# After smoking...



## inkjunkie (May 6, 2017)

In the process of smoking some cured belly. 













20170506_080458.jpg



__ inkjunkie
__ May 6, 2017





16 hours of smoke so far...48 hours to go. How long are you folks letting the belly sit prior to slicing? In the past I have wrapped the belly in plastic wrap and let it sit for 48 hours...that sufficient? Just wondering...why let it sit after smoking? Can it be sliced and eaten immediately? Tried this with some cheese recently...was very funky tasting...
Thanks


----------



## briggy (May 6, 2017)

Did you mean smoking for a total of 64 hours or 16 smoke and 48 rest?  I just put my first in the brine, from all I've read most seem to rest for 2-3 days after smoking.  I believe that is for the flavors to even out and mellow a bit similar to the cheese you mentioned.  Let me know how it turns out, can't wait to do my first!


----------



## SmokinAl (May 7, 2017)

I usually only cold smoke my bacon for 10-12 hours.

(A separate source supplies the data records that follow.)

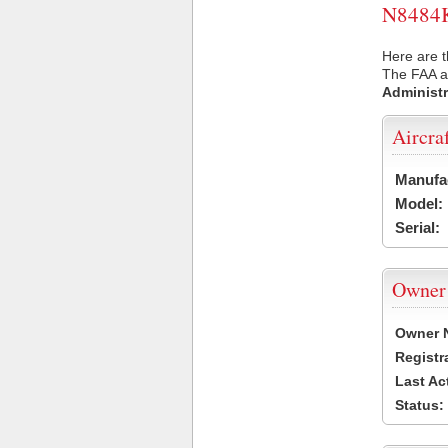
N8484K 
Here are t
The FAA ai
Administr
Aircra
Manufa
Model:
Serial:
Owner
Owner 
Registr
Last Ac
Status:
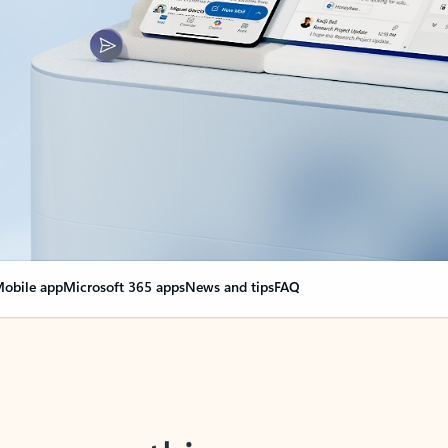
obile app
Microsoft 365 apps
News and tips
FAQ
nge everything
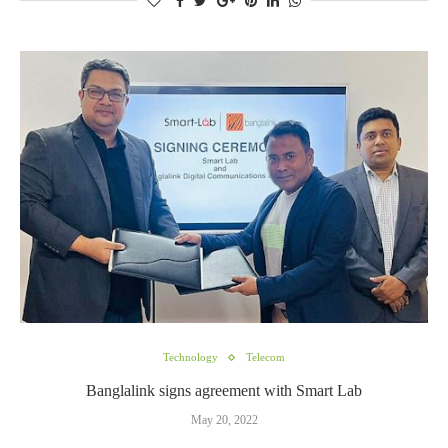
Technology
Telecom
Banglalink signs agreement with Smart Lab
May 20, 2022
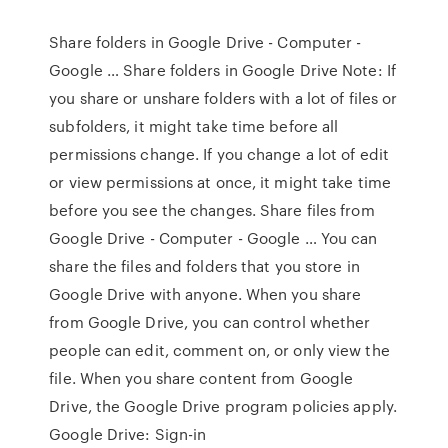
Share folders in Google Drive - Computer -
Google … Share folders in Google Drive Note: If
you share or unshare folders with a lot of files or
subfolders, it might take time before all
permissions change. If you change a lot of edit
or view permissions at once, it might take time
before you see the changes. Share files from
Google Drive - Computer - Google … You can
share the files and folders that you store in
Google Drive with anyone. When you share
from Google Drive, you can control whether
people can edit, comment on, or only view the
file. When you share content from Google
Drive, the Google Drive program policies apply.
Google Drive: Sign-in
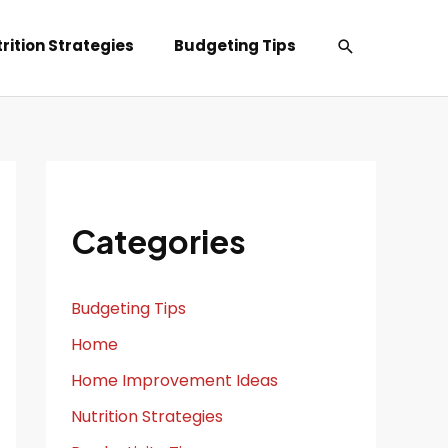
Search
rition Strategies
Budgeting Tips
Categories
Budgeting Tips
Home
Home Improvement Ideas
Nutrition Strategies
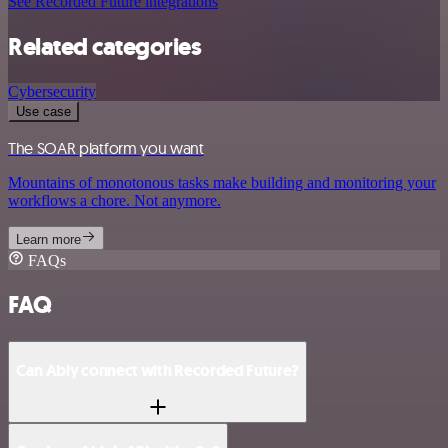
See Recorded Future integrations
Related categories
Cybersecurity
Use case
The SOAR platform you want
Mountains of monotonous tasks make building and monitoring your
workflows a chore. Not anymore.
Learn more
FAQs
FAQ
Can Ably connect with Recorded Future?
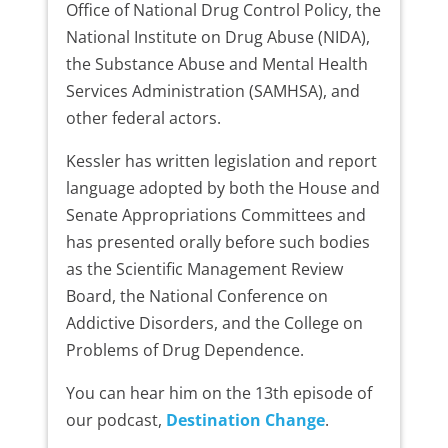
Office of National Drug Control Policy, the
National Institute on Drug Abuse (NIDA),
the Substance Abuse and Mental Health
Services Administration (SAMHSA), and
other federal actors.
Kessler has written legislation and report
language adopted by both the House and
Senate Appropriations Committees and
has presented orally before such bodies
as the Scientific Management Review
Board, the National Conference on
Addictive Disorders, and the College on
Problems of Drug Dependence.
You can hear him on the 13th episode of
our podcast,
Destination Change
.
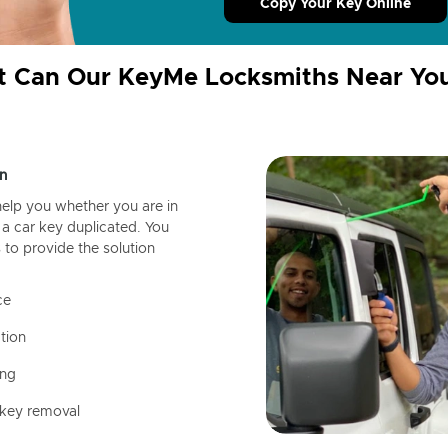
Copy Your Key Online
 Can Our KeyMe Locksmiths Near Yo
n
help you whether you are in
a car key duplicated. You
 to provide the solution
ce
tion
ing
 key removal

Then into the fridge uncovered for 4 days.

Freeze for a couple of hours then slice.

I also let it dry the same way in the fridge after curing & before smoking, 4 days uncovered.

Al


----------



## dirtsailor2003 (May 7, 2017)

After curing I let mine dry age in the fridge 4-5 days.

The most I smoke (cold smoke) my bacon is 18-24 hours. I let it rest, uncovered in the fridge for 4-5 days then I cut into 1 pound +/- sections. Then vac pack and freeze. I don't like to slice as I like to use the bacon for more than just sliced and fried.


----------



## inkjunkie (May 8, 2017)

Briggy said:


> Did you mean smoking for a total of 64 hours or 16 smoke and 48 rest?  I just put my first in the brine, from all I've read most seem to rest for 2-3 days after smoking.  I believe that is for the flavors to even out and mellow a bit similar to the cheese you mentioned.  Let me know how it turns out, can't wait to do my first!


64 hours total smoke time, in 8 hour increments. Smoke for 8, let rest. Last batch we smoked for 48 hours...may just go 56. 
Have had more than one member here give me grief about smoking cheese for 12 hours, I recently had 5 friends ask me for smoked cheese...they all think it is delicious with the heavy smoke...
Wife and I both like heavily smoked food...


----------



## inkjunkie (May 8, 2017)

dirtsailor2003 said:


> After curing I let mine dry age in the fridge 4-5 days.
> 
> The most I smoke (cold smoke) my bacon is 18-24 hours. I let it rest, uncovered in the fridge for 4-5 days then I cut into 1 pound +/- sections. Then vac pack and freeze. I don't like to slice as I like to use the bacon for more than just sliced and fried.


Thanks for your response. We had to cut the belly into 3 separate pieces...we normally slice ad much of it as we can and dice up the scraps for omelets etc. May only slice up part of it this time...save the bigger chunks for beans,Chile and what not...Thanks again...


----------